Succession Planning And Its Challenges

To come to terms with the reality that one or more of an organisation’s popular, trusted and competent leaders will have to call it a day, is difficult. Some of the expressions thrown around are, indeed, a tribute to their contribution to the organisation’s growth and success.

This said, it is very important for the stability and credibility of the organisation that leaders are groomed in a planned and well-structured manner. While there may be some collateral damage and loss of some good people, when they know that they are not in the run for the next position, succession planning is a necessary process.

There are many ways to approach the issue of succession and each one of them is workable. All these approaches face challenges as well. These challenges are primarily because organisations are different and so are their operations, and the way they handle these important initiatives. Since it will be a very difficult task to list out and go into each of them, this piece has identified four aspects that companies have to contend with, and overcome.

Lack of a clear strategy

Filling in leadership positions is not a stand-alone process. It is linked to many factors like:

  • The roadmap of the organisation for the next few years
  • Deciding on key positions, keeping the future in mind
  • Keeping the structure functional, but lean

And a few more.

What one needs to remember is that every vacancy need not be filled, unless it is really very necessary. Merging of roles is not a taboo, but a progressive step.

The organic growth of a company depends on how it plans for the future, and is equipped when the implementation takes place. This needs investment in terms of time and money and therefore, may involve a few brainstorming sessions, with or without consultants who are experts in the process.

Resisting bias

Without mincing words, bias is still a very big obstacle to professionalism. Bias can take various forms like, for example, familiarity of working with a particular person or persons though she (or he) may not be the best choice for that position. Other forms of bias may include gender, race, caste or any personal orientation which managers find difficult to get over. Such biases blur the vision and prevent logical thought processes, thus making an exercise of this kind essential for an organisation.

Inability to accept that the change is inevitable

Insecurity among those who have been long in an organisation, but who have to move on due to redundancy caused by role or skills essential for that particular profile, may sometimes result in derailing or postponing the process of selecting relevant successors for key positions. Such an attitude can create tension in the work environment and can harm normal day to day operations too, if the situation gets out of hand. Succession planning can be undertaken only if the senior management believes that the organisation is bigger and more important than the individual and that nobody is indispensable. Though this may be “stating the obvious,” this is very relevant and a problem, human nature being what it is.

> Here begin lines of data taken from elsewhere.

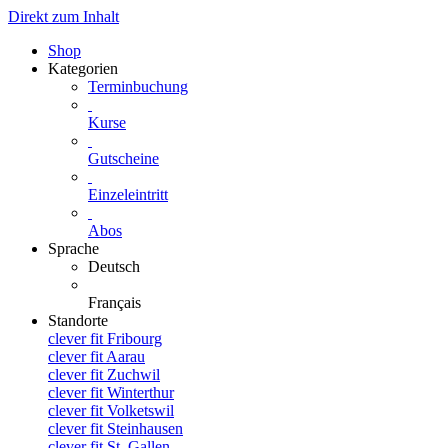
Direkt zum Inhalt
Shop
Kategorien
Terminbuchung
Kurse
Gutscheine
Einzeleintritt
Abos
Sprache
Deutsch
Français
Standorte
clever fit Fribourg
clever fit Aarau
clever fit Zuchwil
clever fit Winterthur
clever fit Volketswil
clever fit Steinhausen
clever fit St. Gallen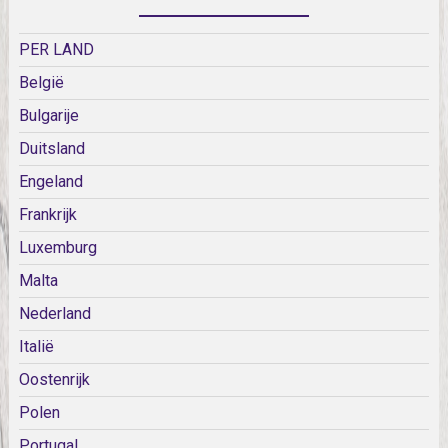
PER LAND
België
Bulgarije
Duitsland
Engeland
Frankrijk
Luxemburg
Malta
Nederland
Italië
Oostenrijk
Polen
Portugal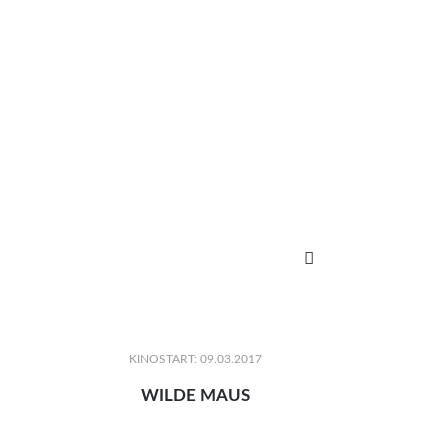

KINOSTART: 09.03.2017
WILDE MAUS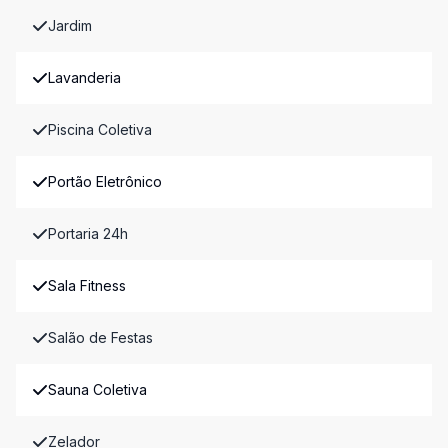
Jardim
Lavanderia
Piscina Coletiva
Portão Eletrônico
Portaria 24h
Sala Fitness
Salão de Festas
Sauna Coletiva
Zelador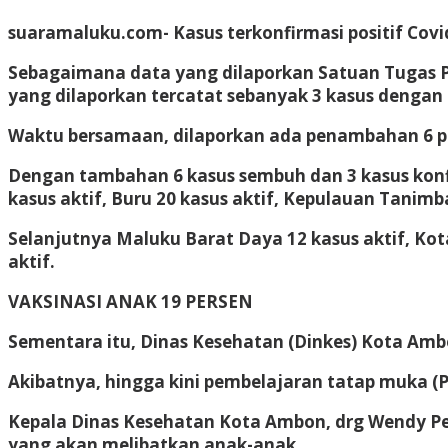
suaramaluku.com- Kasus terkonfirmasi positif Cov
Sebagaimana data yang dilaporkan Satuan Tugas Pe
yang dilaporkan tercatat sebanyak 3 kasus dengan
Waktu bersamaan, dilaporkan ada penambahan 6 pas
Dengan tambahan 6 kasus sembuh dan 3 kasus konfi
kasus aktif, Buru 20 kasus aktif, Kepulauan Tanimba
Selanjutnya Maluku Barat Daya 12 kasus aktif, Kota
aktif.
VAKSINASI ANAK 19 PERSEN
Sementara itu, Dinas Kesehatan (Dinkes) Kota Amb
Akibatnya, hingga kini pembelajaran tatap muka (
Kepala Dinas Kesehatan Kota Ambon, drg Wendy Pel
yang akan melibatkan anak-anak.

Proper assessment of potential incumbents

Most of the professionally managed companies have good performance appraisal systems to assess their employees. However, a common pitfall to avoid is assuming that a very good performer will do well is a role that carries more responsibilities. A structured and professional approach on the assessment of candidates based on the job description and skills required for the position will bring better results.

After shortlisting potentials for various positions, they should undergo a process of coaching and training on skills.

All these activities are time consuming, making it absolutely necessary to start well in time to avoid delay in implementing short term and long-term strategies for the organisation.